=== 任务要求 ===
把阅读文本中从“As another example, the”到“for that packet.”的这一段重写一遍，其中的“TTL”一律换成“hop limit”。

=== 阅读文本 ===
As another example, the IPv4 time-to-live (TTL) field is a known field to OVS, and is extracted into the miniflow structure described above. If a packet in a TCP connection takes a slightly different route before traversing OVS that packet will fail to match the existing EMC entry for the other packets in that TCP connection (as it will have a different TTL value); this will result in an up-call to the datapath classifier and a new entry into the EMC just for that packet.

=== 所给材料 ===
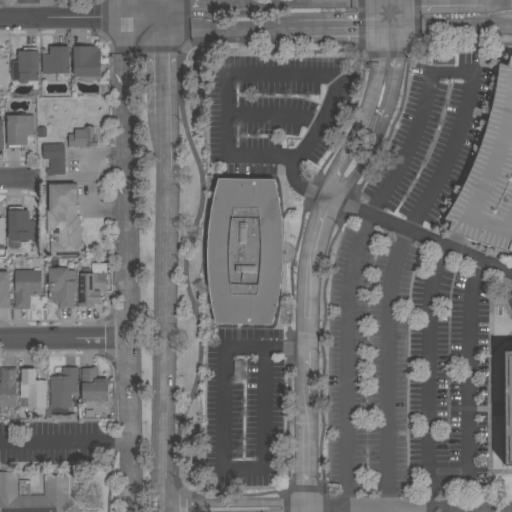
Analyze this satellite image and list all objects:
road: (161, 0)
road: (185, 0)
road: (506, 0)
traffic signals: (162, 1)
road: (128, 8)
road: (145, 9)
road: (27, 10)
road: (396, 12)
road: (388, 13)
road: (162, 15)
traffic signals: (129, 17)
road: (64, 18)
road: (145, 23)
road: (455, 24)
road: (392, 25)
traffic signals: (399, 25)
traffic signals: (385, 26)
road: (341, 27)
road: (230, 28)
traffic signals: (162, 29)
building: (443, 59)
building: (55, 60)
building: (85, 61)
building: (86, 61)
building: (57, 63)
building: (25, 66)
building: (26, 66)
road: (162, 71)
road: (460, 72)
building: (3, 73)
building: (3, 75)
road: (394, 75)
road: (374, 89)
road: (227, 96)
road: (274, 113)
building: (18, 130)
building: (19, 130)
building: (1, 133)
building: (1, 135)
building: (82, 138)
building: (84, 139)
building: (53, 155)
building: (55, 159)
road: (361, 166)
road: (335, 172)
building: (489, 174)
parking garage: (489, 177)
building: (489, 177)
road: (15, 179)
road: (351, 209)
building: (63, 219)
building: (64, 221)
road: (321, 225)
building: (20, 226)
building: (19, 228)
building: (2, 230)
building: (2, 231)
building: (244, 251)
building: (244, 251)
road: (129, 264)
building: (92, 285)
building: (93, 286)
building: (26, 287)
building: (62, 287)
building: (62, 287)
building: (25, 288)
building: (4, 289)
building: (4, 289)
road: (308, 296)
road: (165, 312)
road: (64, 343)
road: (285, 346)
road: (345, 360)
road: (386, 368)
building: (238, 369)
road: (306, 369)
road: (466, 369)
road: (431, 377)
building: (92, 386)
building: (93, 386)
building: (8, 387)
building: (63, 387)
building: (63, 387)
building: (7, 388)
building: (32, 389)
building: (32, 389)
building: (507, 407)
building: (508, 408)
road: (305, 413)
parking lot: (46, 442)
road: (65, 444)
road: (223, 469)
road: (304, 469)
road: (448, 479)
building: (23, 487)
building: (33, 495)
building: (33, 495)
road: (407, 507)
road: (428, 509)
road: (262, 510)
road: (304, 510)
road: (341, 510)
road: (386, 510)
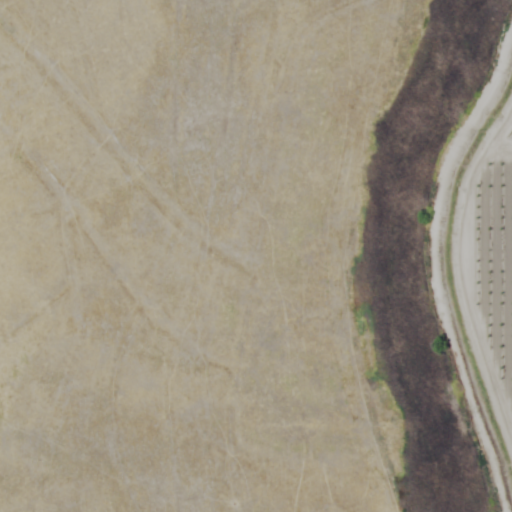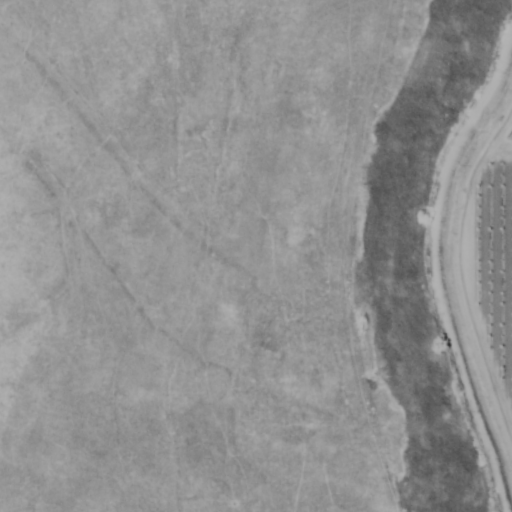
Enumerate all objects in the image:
crop: (245, 255)
crop: (256, 256)
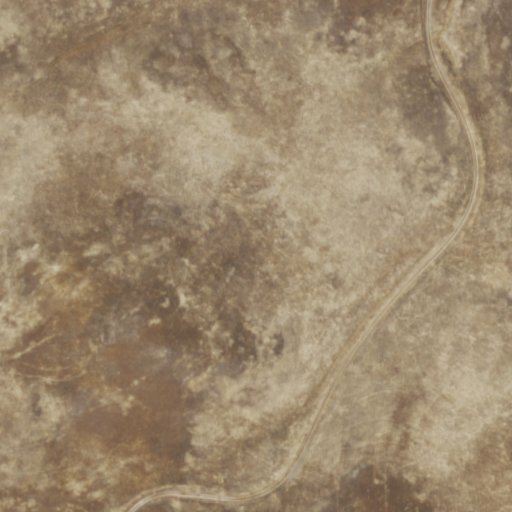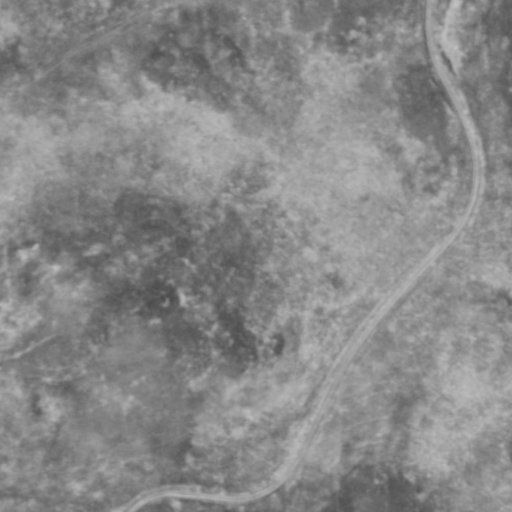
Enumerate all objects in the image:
road: (380, 312)
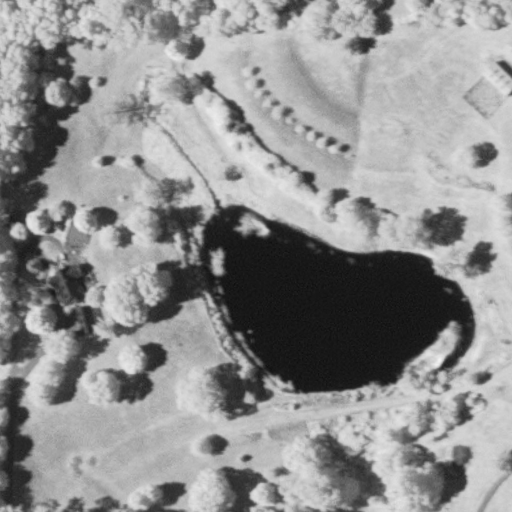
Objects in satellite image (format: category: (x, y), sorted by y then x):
building: (508, 46)
building: (498, 76)
building: (67, 285)
building: (85, 318)
road: (15, 410)
road: (495, 492)
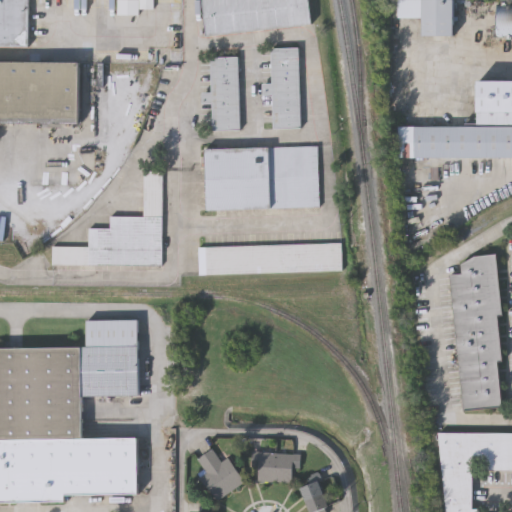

=== 解答 ===
As another example, the IPv4 time-to-live (hop limit) field is a known field to OVS, and is extracted into the miniflow structure described above. If a packet in a TCP connection takes a slightly different route before traversing OVS that packet will fail to match the existing EMC entry for the other packets in that TCP connection (as it will have a different hop limit value); this will result in an up-call to the datapath classifier and a new entry into the EMC just for that packet.